If that’s not like, a regular ass game menu then I don’t know what is. So if I can make something that looks like that or works like that with Nuklear, then I think we’re golden. might need to do some hacky stuff to make it work with controller but obviously its been done before.
A Rendering Conundrum
So some time after I had the mesh save/load working, I noticed that I was no longer having the lighting work on the mesh I was testing with (the usual brick textured cube you see if you scroll wayyy back.) I’m pretty sure right when I tested the mesh save/load it was working, but now it isn’t.

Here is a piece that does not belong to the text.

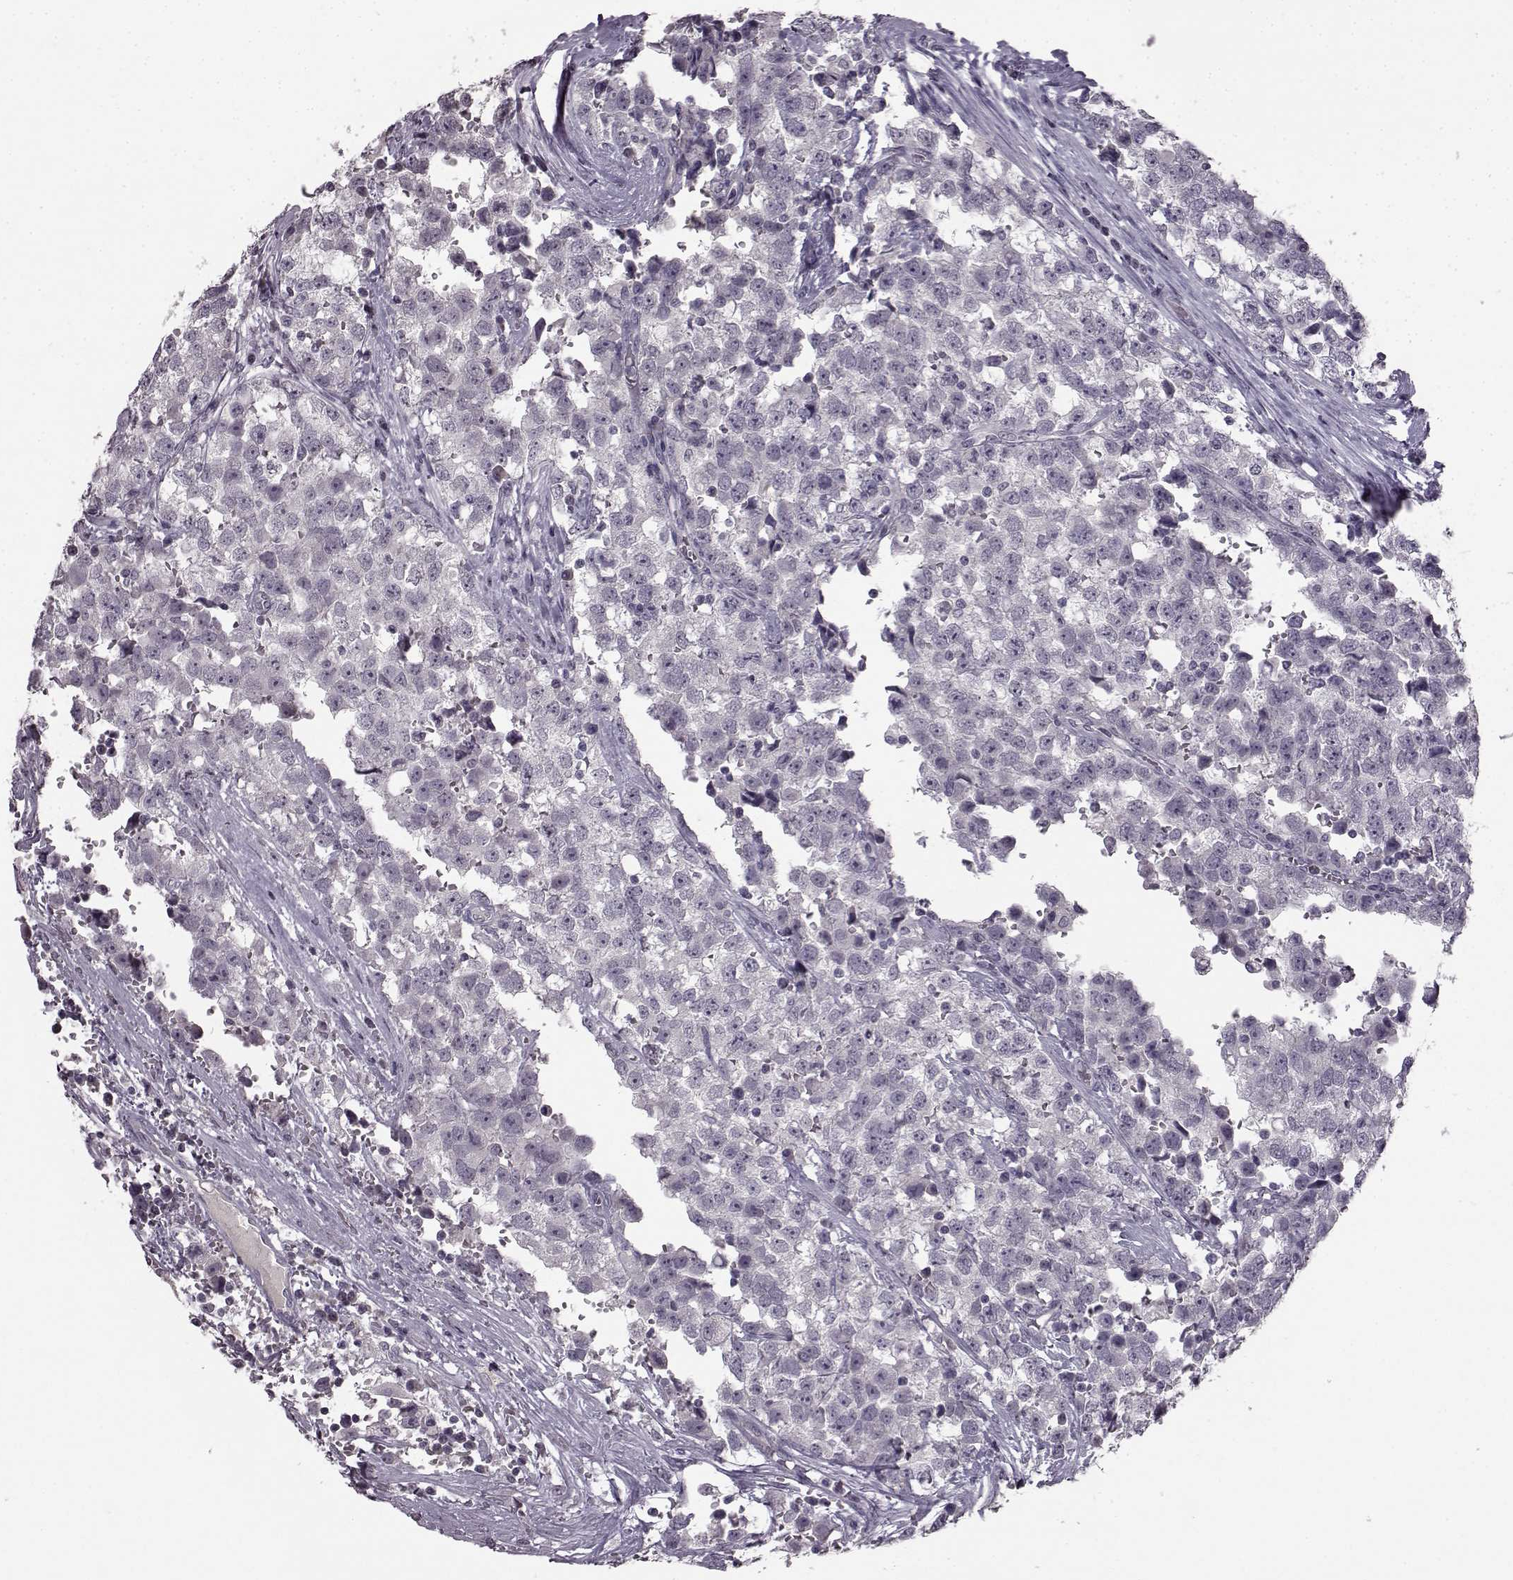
{"staining": {"intensity": "negative", "quantity": "none", "location": "none"}, "tissue": "testis cancer", "cell_type": "Tumor cells", "image_type": "cancer", "snomed": [{"axis": "morphology", "description": "Seminoma, NOS"}, {"axis": "topography", "description": "Testis"}], "caption": "Immunohistochemistry micrograph of testis cancer (seminoma) stained for a protein (brown), which demonstrates no expression in tumor cells.", "gene": "LHB", "patient": {"sex": "male", "age": 34}}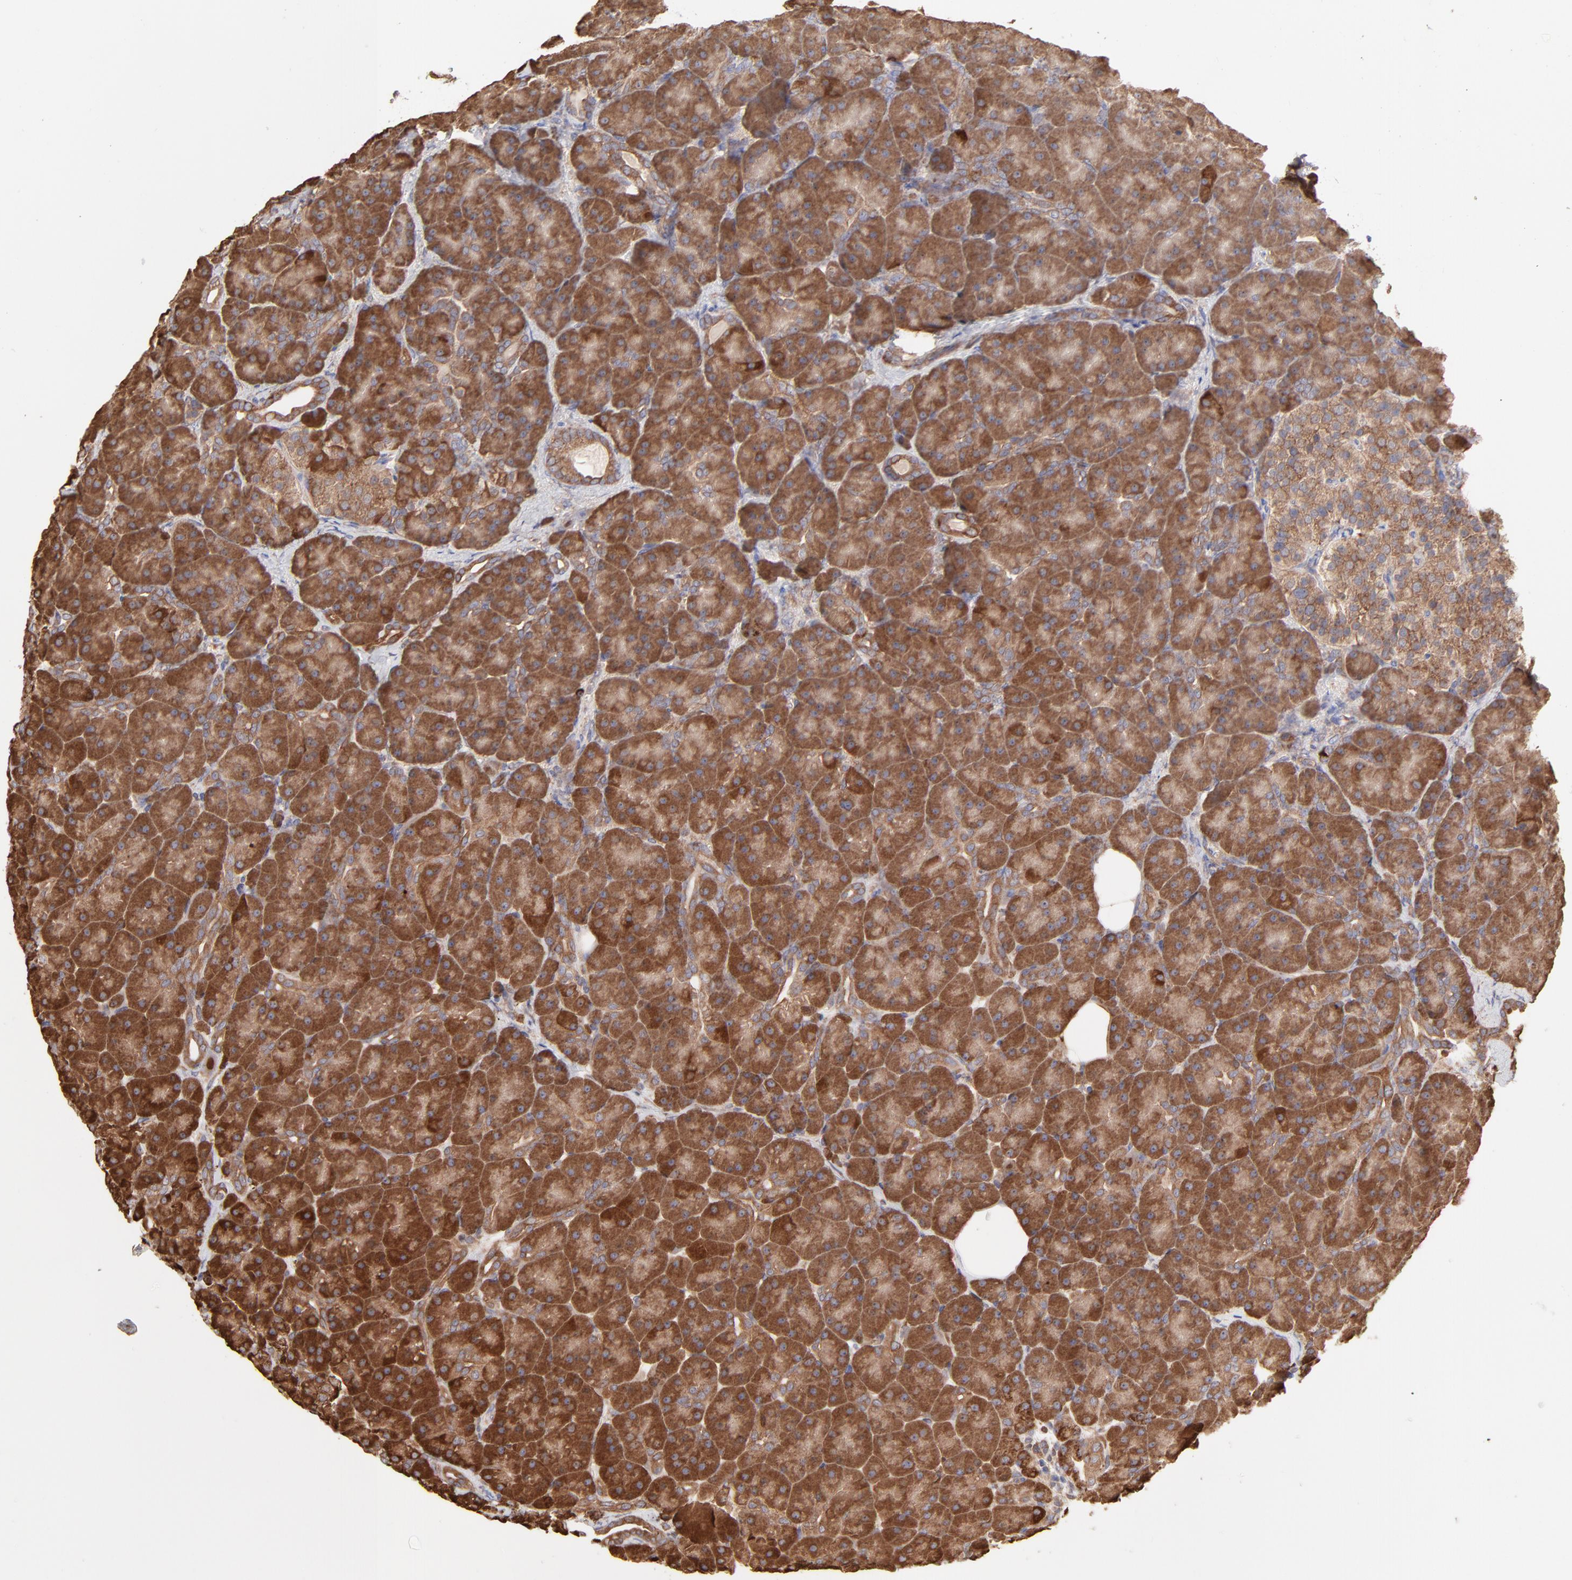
{"staining": {"intensity": "strong", "quantity": ">75%", "location": "cytoplasmic/membranous"}, "tissue": "pancreas", "cell_type": "Exocrine glandular cells", "image_type": "normal", "snomed": [{"axis": "morphology", "description": "Normal tissue, NOS"}, {"axis": "topography", "description": "Pancreas"}], "caption": "Exocrine glandular cells display high levels of strong cytoplasmic/membranous staining in approximately >75% of cells in benign pancreas. Nuclei are stained in blue.", "gene": "PFKM", "patient": {"sex": "male", "age": 66}}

So I set up renderdoc and took a capture of it to try to see what is wrong, and I found this when I looked at the normal texture used to compute lighting:

For those of you unfamiliar with what normals should look like when rendered to a texture, this is not it, there are somehow is no normal data for the mesh.
And of course, a little analysis later, and I found this in my git log:
- Mesh.setMaterial(mesh,material);
- Mesh.GenerateNormals(mesh);
+ --Mesh.setMaterial(mesh,material);
+ --Mesh.GenerateNormals(mesh);
+ --Mesh.Save(mesh, "MESH_01.bin");
So I commented out the line that generates the normals of the mesh, not sure if I saved it or not, so I’m uncommenting it, and going to save out the data, and see if the lighting works then. could be the saved mesh just got saved without normals.
EDIT: I did some more investigation, the save/load was working fine, but I hadn’t yet actually added any normals to a mesh before with the add normals command, I had only had the mesh generate them procedurally. the issue proved to be within my add normals and I found one in the add colors methods on my mesh.
Basically I had used the .data()
of a std::vector<glm::vec3>
but I used it on the argument passed to the method, when I should have used the .data()
call on the vector that was saved as a member of the mesh class. Problem solved!
Next Steps
Next steps: wrap up testing the material save/load, then I think I’ll call it quits on model save/load for now until I get the editor commands/UI more figured out. maybe I’ll implement Lua bindings to be able to load meshes/materials from models, that will help me verify my whole Assimp loading stuff is working in this version. I tested that in a previous engine iteration years ago, so likely a good idea to test it with some actual models.
Then also, get going on the nuklear stuff, and also check up on my Quire issue tracking, and wrap up the 0.0.1 release, tag it, and bump the version. once material/mesh save/load is all tested, as far as I’m concerned that’s a wrap on 0.0.1!!!